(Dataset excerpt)

[start]

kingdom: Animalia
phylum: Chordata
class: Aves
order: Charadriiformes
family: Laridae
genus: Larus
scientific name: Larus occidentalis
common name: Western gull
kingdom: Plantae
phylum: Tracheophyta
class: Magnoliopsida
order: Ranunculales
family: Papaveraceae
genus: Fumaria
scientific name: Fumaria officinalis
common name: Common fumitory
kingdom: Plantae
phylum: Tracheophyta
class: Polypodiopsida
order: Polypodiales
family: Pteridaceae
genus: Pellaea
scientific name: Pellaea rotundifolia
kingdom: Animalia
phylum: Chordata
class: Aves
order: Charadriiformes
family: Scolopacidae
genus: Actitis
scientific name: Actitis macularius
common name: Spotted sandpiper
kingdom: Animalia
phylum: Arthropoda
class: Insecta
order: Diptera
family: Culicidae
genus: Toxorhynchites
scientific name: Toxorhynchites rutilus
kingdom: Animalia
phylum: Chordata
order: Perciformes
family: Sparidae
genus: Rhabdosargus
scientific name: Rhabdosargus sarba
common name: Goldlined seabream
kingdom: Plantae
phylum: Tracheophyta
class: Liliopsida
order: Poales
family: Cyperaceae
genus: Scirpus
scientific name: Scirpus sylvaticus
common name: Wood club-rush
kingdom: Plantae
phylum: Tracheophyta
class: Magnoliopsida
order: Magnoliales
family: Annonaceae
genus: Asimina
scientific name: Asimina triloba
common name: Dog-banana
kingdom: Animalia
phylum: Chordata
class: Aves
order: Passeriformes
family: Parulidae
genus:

[end]

> [Set task]: Filter the listing above down to the lines that contain the string "genus", matching case exactly.

> [Task output]:
genus: Larus
genus: Fumaria
genus: Pellaea
genus: Actitis
genus: Toxorhynchites
genus: Rhabdosargus
genus: Scirpus
genus: Asimina
genus:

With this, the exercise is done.